Dataset entries:
════════

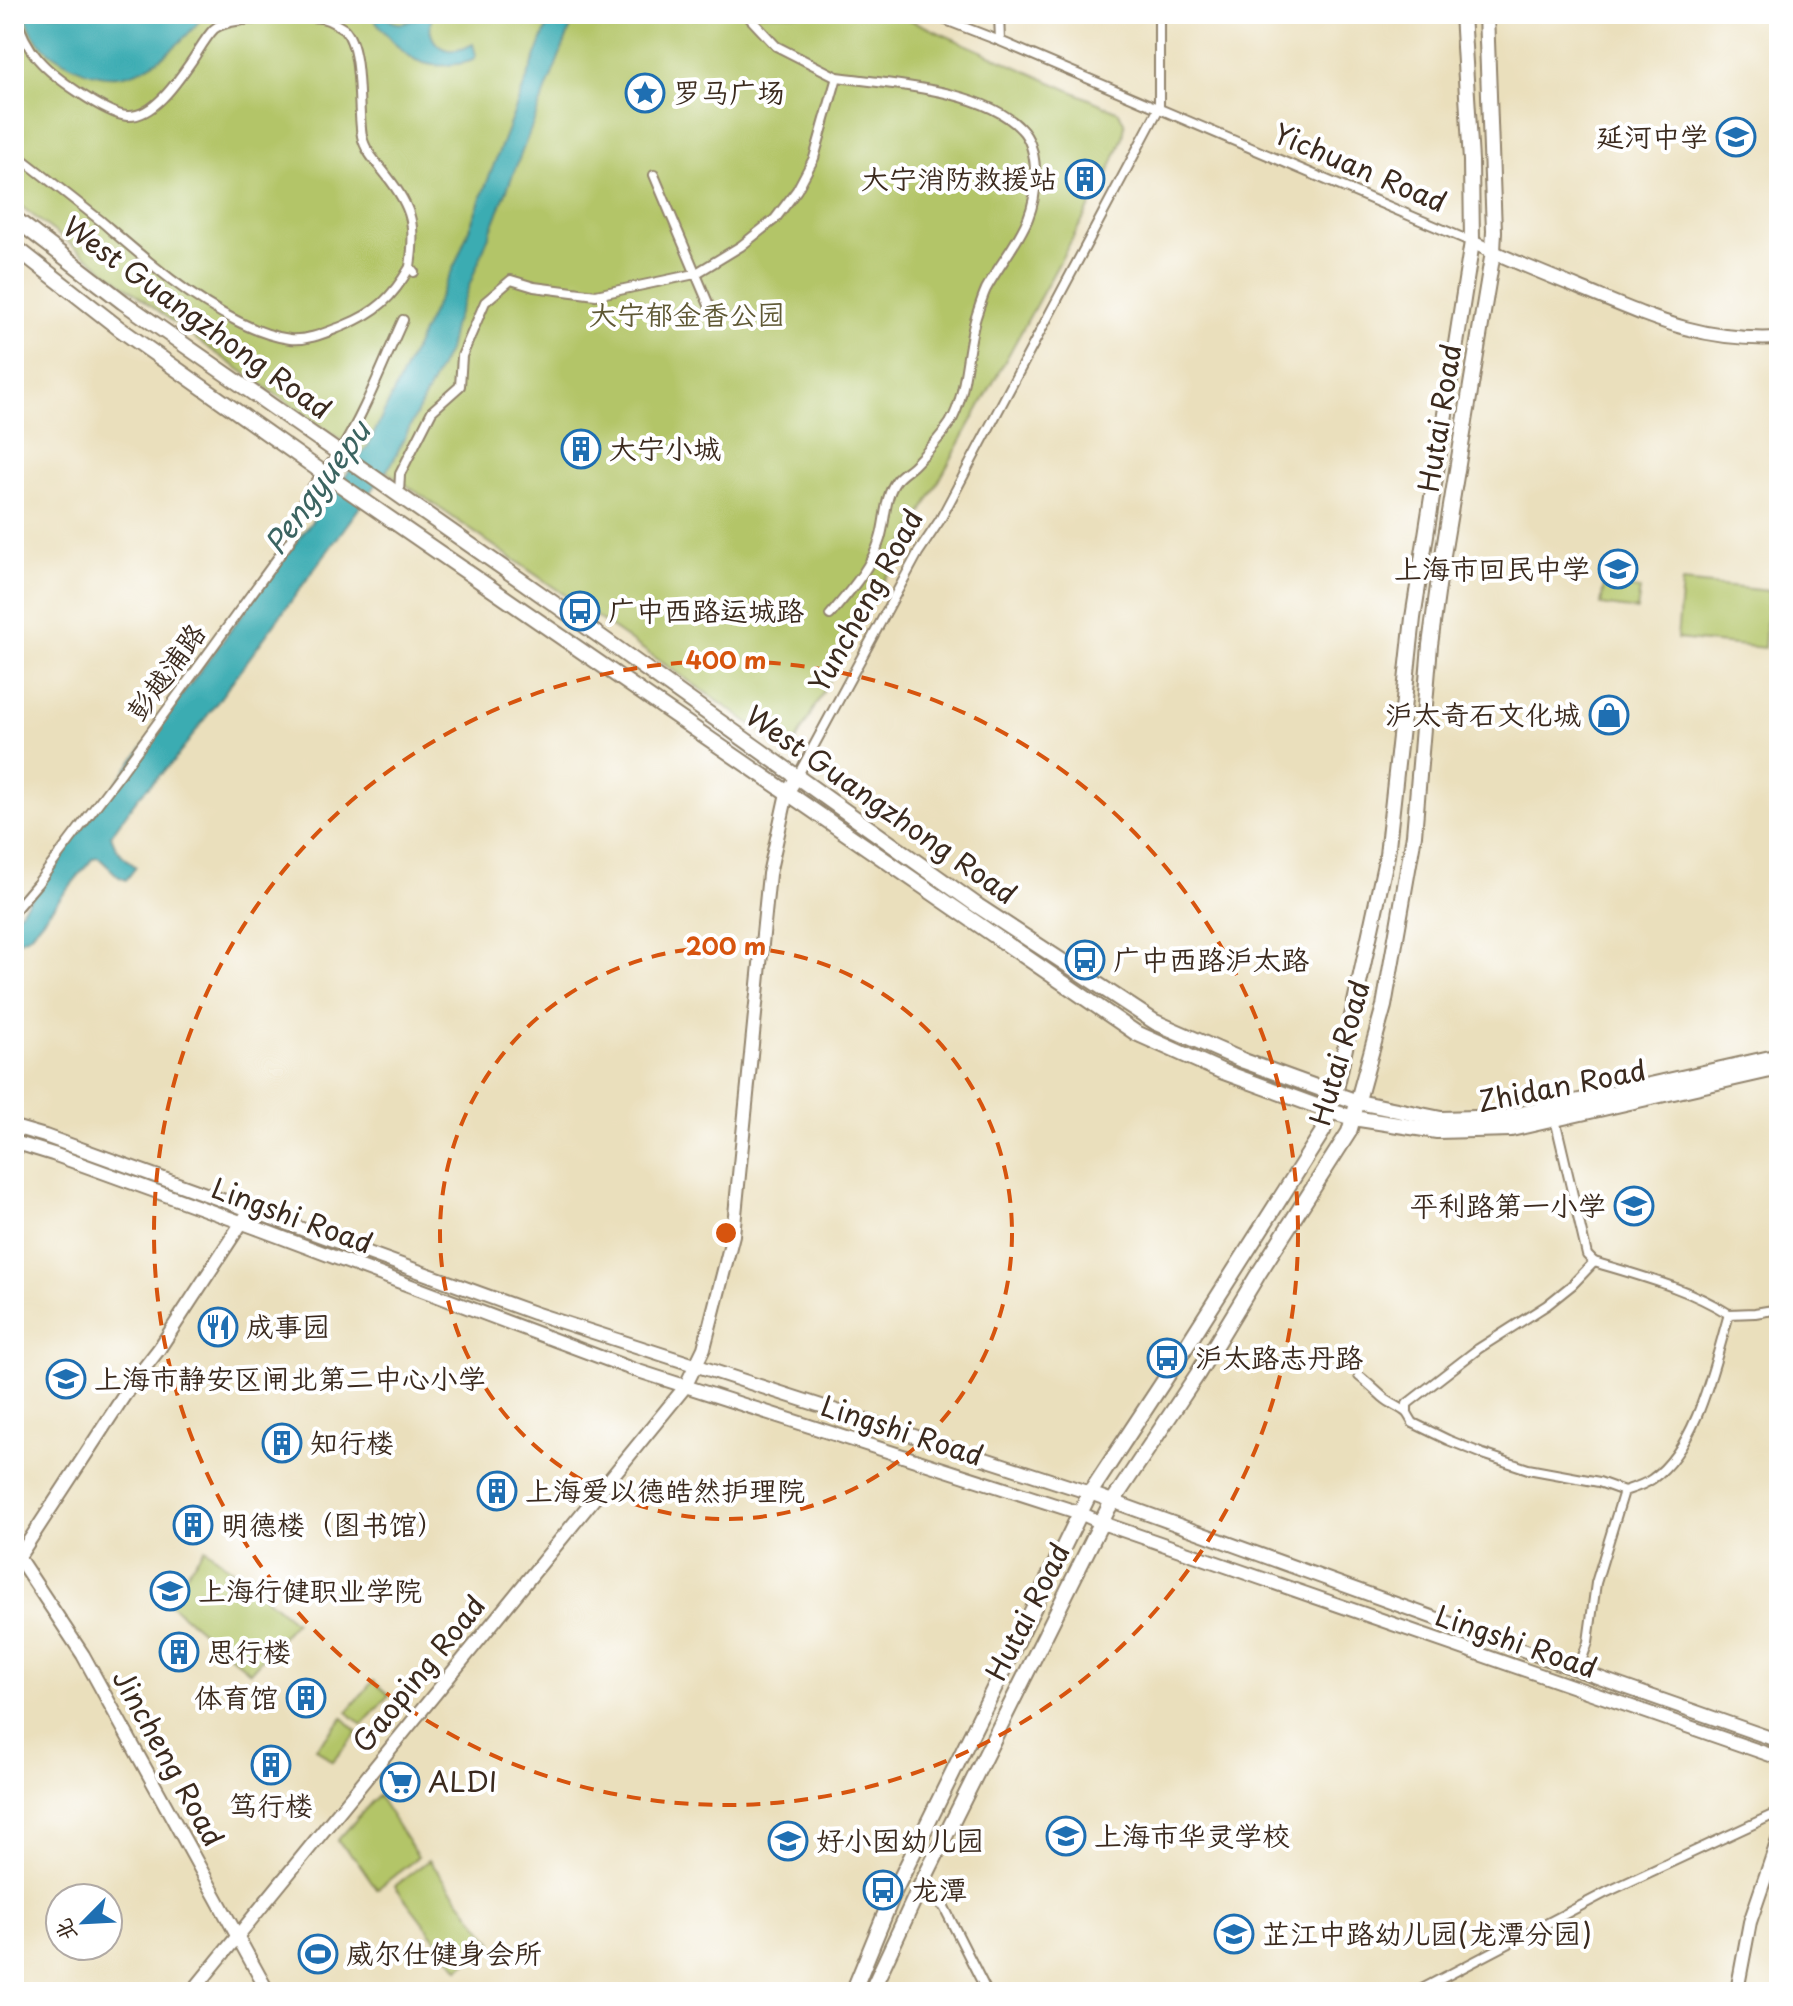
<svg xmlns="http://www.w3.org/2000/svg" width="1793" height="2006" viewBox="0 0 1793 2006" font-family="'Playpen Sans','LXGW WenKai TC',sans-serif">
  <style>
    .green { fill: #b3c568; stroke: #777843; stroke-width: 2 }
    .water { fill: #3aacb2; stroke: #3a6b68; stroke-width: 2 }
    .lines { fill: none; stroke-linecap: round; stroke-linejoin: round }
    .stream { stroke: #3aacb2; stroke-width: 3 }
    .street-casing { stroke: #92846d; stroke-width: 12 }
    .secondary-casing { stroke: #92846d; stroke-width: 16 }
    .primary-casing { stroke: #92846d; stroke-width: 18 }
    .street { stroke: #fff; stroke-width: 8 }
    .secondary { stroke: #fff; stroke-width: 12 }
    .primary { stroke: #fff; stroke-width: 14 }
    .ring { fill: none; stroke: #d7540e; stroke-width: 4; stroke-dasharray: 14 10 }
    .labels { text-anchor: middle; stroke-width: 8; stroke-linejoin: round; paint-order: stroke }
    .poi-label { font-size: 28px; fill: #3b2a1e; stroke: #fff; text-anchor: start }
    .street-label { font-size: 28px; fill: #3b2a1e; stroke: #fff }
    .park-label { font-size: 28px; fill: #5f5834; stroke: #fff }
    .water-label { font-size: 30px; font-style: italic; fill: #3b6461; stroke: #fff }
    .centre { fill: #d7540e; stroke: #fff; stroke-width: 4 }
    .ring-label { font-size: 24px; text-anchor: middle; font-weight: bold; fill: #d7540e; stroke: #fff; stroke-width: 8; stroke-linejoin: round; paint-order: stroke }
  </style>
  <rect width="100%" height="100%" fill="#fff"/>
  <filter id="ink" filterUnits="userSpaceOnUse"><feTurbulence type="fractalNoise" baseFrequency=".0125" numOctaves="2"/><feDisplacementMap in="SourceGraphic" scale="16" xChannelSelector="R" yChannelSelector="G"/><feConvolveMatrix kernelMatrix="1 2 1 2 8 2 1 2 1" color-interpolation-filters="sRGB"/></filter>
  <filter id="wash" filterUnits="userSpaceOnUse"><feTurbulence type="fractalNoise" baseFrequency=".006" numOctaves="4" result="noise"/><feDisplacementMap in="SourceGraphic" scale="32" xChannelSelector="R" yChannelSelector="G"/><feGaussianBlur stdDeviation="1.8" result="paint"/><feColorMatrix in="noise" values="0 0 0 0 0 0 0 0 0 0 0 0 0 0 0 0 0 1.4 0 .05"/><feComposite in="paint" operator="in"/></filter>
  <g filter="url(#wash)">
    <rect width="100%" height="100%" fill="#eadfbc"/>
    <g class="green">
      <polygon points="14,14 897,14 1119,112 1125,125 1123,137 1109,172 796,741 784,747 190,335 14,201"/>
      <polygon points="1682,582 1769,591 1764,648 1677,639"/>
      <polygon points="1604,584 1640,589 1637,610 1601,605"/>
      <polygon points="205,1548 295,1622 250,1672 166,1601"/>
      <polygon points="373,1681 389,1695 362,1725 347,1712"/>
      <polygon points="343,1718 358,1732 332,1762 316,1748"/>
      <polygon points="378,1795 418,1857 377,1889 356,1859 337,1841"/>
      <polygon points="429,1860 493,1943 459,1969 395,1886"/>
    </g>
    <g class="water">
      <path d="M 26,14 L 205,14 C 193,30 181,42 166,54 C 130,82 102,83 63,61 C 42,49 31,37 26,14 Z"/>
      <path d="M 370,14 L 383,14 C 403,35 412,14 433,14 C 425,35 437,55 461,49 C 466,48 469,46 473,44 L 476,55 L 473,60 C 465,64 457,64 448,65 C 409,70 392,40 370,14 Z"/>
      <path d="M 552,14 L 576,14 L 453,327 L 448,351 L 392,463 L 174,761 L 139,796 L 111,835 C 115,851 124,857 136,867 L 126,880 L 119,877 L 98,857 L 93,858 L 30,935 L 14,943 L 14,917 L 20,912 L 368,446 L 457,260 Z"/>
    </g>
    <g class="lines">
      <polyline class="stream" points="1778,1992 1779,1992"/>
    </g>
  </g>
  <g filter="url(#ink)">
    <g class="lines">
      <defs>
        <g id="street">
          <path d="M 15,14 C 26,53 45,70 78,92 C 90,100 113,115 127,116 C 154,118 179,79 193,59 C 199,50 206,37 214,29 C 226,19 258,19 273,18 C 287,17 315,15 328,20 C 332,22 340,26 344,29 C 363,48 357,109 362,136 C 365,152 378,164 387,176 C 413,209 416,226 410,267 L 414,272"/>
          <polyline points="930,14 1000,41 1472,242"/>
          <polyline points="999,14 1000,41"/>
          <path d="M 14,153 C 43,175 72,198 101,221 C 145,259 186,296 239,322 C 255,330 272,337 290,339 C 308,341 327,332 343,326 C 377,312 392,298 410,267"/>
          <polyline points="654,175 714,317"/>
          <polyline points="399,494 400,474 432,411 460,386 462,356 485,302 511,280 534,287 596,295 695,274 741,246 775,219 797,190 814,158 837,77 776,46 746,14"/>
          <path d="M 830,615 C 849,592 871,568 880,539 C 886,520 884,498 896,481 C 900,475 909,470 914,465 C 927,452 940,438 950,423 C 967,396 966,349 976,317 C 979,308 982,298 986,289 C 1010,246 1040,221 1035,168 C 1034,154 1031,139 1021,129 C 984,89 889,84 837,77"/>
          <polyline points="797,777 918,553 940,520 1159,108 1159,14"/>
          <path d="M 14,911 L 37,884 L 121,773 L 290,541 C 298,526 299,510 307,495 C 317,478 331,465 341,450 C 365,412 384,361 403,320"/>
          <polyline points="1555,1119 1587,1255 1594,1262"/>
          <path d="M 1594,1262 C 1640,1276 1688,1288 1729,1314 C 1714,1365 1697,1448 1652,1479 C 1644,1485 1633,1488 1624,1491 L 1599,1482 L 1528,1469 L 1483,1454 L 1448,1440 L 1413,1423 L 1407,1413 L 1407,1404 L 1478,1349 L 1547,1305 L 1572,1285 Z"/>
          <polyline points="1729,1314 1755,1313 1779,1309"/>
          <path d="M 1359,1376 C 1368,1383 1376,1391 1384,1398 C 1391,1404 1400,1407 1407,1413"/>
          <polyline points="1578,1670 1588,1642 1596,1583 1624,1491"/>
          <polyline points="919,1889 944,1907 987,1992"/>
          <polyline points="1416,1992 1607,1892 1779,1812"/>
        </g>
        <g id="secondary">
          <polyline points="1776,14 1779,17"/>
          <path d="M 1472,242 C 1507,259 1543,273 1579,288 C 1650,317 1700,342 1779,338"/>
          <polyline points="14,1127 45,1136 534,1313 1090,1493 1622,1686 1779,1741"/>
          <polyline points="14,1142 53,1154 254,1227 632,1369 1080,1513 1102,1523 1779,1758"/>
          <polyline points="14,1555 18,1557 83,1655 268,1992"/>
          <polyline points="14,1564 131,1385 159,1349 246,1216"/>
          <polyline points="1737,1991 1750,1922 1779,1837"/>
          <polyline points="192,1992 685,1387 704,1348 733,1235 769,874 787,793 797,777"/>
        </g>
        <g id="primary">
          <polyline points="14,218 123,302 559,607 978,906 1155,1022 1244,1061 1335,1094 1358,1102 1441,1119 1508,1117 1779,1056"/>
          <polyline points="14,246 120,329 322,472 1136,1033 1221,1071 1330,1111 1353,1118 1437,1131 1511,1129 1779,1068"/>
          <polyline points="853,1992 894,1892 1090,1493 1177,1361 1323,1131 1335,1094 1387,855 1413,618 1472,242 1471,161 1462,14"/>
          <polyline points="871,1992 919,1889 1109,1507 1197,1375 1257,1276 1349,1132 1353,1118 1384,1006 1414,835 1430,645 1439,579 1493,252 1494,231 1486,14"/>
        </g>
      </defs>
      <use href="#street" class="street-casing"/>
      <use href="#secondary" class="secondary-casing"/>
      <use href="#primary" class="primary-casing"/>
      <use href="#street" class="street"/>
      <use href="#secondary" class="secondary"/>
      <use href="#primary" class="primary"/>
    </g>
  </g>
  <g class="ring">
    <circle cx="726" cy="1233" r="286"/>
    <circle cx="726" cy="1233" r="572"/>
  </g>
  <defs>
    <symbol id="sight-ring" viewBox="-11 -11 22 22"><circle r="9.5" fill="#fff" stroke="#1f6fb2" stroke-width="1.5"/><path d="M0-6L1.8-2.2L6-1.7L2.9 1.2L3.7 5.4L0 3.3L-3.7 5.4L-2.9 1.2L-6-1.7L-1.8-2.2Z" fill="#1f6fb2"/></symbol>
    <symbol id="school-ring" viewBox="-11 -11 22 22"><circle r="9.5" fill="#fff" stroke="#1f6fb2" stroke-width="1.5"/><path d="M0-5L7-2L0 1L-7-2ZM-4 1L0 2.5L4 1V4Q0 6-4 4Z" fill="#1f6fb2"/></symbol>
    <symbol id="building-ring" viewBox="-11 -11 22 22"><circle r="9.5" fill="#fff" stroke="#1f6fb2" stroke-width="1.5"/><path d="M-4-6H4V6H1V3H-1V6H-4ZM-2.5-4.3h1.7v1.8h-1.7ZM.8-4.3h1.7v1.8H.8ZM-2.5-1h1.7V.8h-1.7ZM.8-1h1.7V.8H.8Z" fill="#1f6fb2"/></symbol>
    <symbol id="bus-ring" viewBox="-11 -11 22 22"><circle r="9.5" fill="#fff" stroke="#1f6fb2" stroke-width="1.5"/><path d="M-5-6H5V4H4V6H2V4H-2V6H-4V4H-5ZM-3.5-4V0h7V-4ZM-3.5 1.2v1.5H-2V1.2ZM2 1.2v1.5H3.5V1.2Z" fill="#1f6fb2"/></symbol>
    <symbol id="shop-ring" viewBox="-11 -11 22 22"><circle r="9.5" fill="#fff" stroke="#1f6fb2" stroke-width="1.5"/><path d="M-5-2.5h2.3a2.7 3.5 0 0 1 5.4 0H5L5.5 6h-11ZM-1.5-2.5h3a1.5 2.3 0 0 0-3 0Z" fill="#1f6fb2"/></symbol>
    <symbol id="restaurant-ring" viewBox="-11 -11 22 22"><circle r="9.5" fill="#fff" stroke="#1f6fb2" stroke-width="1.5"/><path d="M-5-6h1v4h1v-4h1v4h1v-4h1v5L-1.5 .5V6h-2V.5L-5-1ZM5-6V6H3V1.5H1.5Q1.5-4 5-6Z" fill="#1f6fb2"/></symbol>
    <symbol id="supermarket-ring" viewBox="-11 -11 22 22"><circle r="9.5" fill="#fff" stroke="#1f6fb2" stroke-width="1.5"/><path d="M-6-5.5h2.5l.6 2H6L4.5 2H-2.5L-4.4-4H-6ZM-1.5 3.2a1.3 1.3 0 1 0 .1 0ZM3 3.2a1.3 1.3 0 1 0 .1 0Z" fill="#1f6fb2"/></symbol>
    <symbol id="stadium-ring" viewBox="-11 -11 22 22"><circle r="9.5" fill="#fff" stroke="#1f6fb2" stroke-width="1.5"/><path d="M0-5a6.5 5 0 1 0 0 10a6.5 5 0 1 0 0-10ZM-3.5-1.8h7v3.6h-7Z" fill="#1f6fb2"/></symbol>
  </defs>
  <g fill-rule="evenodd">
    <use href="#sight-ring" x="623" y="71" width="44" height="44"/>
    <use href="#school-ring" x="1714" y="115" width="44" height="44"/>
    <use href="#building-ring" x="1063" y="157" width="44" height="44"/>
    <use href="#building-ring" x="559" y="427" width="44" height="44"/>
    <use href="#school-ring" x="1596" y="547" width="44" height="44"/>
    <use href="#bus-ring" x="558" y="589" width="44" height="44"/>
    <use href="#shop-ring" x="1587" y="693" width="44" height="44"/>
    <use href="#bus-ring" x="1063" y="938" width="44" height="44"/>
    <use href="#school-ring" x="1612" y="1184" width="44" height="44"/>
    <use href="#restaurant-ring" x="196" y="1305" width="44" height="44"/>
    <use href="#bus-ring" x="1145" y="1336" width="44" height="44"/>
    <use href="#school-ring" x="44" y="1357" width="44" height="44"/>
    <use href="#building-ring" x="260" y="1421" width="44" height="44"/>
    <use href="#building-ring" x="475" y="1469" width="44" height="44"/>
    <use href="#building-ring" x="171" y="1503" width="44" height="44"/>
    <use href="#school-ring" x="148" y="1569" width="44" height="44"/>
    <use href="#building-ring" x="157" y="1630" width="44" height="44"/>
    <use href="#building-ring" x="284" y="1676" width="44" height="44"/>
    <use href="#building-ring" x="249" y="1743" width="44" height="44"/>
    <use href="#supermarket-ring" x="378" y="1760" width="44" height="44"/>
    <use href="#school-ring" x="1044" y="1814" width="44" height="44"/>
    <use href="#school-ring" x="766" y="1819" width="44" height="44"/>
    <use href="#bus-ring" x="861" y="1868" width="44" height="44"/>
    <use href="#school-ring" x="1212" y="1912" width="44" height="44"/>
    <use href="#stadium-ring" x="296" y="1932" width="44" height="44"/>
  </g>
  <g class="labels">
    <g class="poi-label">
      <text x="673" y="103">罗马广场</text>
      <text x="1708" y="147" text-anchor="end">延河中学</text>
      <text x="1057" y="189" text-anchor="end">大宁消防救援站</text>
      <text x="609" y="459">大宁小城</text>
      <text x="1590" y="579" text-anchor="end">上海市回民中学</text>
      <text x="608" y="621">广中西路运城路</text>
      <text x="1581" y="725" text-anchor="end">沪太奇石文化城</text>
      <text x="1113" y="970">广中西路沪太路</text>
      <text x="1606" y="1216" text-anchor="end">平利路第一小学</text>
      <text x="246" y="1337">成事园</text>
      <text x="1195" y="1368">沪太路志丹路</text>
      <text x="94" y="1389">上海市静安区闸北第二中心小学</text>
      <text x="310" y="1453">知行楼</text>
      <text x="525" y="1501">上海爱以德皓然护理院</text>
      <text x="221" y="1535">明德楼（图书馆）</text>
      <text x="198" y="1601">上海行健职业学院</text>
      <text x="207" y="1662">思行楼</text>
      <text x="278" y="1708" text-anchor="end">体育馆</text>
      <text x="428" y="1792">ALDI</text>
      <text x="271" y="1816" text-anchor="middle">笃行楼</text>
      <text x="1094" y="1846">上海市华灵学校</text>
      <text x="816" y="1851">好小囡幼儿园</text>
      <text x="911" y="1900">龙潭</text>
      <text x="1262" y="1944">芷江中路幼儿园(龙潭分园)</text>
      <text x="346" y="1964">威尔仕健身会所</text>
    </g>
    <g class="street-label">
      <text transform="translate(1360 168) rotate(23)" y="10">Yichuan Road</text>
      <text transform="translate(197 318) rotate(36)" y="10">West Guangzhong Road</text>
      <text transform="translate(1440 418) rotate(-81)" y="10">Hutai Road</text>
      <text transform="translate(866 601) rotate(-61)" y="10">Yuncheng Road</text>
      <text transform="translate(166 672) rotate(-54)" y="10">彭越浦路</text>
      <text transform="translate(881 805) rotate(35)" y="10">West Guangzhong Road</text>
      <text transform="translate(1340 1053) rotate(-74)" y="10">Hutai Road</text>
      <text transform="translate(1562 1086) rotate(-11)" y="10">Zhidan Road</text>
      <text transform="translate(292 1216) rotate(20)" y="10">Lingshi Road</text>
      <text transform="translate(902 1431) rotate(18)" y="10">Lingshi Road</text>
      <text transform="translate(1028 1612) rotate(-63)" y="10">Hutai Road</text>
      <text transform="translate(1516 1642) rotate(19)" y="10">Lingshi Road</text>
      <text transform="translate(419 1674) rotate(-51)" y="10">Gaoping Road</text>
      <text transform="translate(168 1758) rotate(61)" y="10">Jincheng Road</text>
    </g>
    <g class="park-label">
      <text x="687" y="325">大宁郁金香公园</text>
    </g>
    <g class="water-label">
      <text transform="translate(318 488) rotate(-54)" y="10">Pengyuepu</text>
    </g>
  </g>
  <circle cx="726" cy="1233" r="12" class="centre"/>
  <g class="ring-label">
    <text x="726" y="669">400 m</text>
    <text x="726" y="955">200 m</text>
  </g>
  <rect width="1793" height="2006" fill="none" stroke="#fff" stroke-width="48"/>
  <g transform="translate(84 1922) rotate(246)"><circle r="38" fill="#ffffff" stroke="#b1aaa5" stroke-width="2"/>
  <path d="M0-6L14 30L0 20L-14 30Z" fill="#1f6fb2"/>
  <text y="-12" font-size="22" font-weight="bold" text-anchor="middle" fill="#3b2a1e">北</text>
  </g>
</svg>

════════

## Instructions to follow
Return each line from the entries above that includes "supermarket".

## Written answer
    <symbol id="supermarket-ring" viewBox="-11 -11 22 22"><circle r="9.5" fill="#fff" stroke="#1f6fb2" stroke-width="1.5"/><path d="M-6-5.5h2.5l.6 2H6L4.5 2H-2.5L-4.4-4H-6ZM-1.5 3.2a1.3 1.3 0 1 0 .1 0ZM3 3.2a1.3 1.3 0 1 0 .1 0Z" fill="#1f6fb2"/></symbol>
    <use href="#supermarket-ring" x="378" y="1760" width="44" height="44"/>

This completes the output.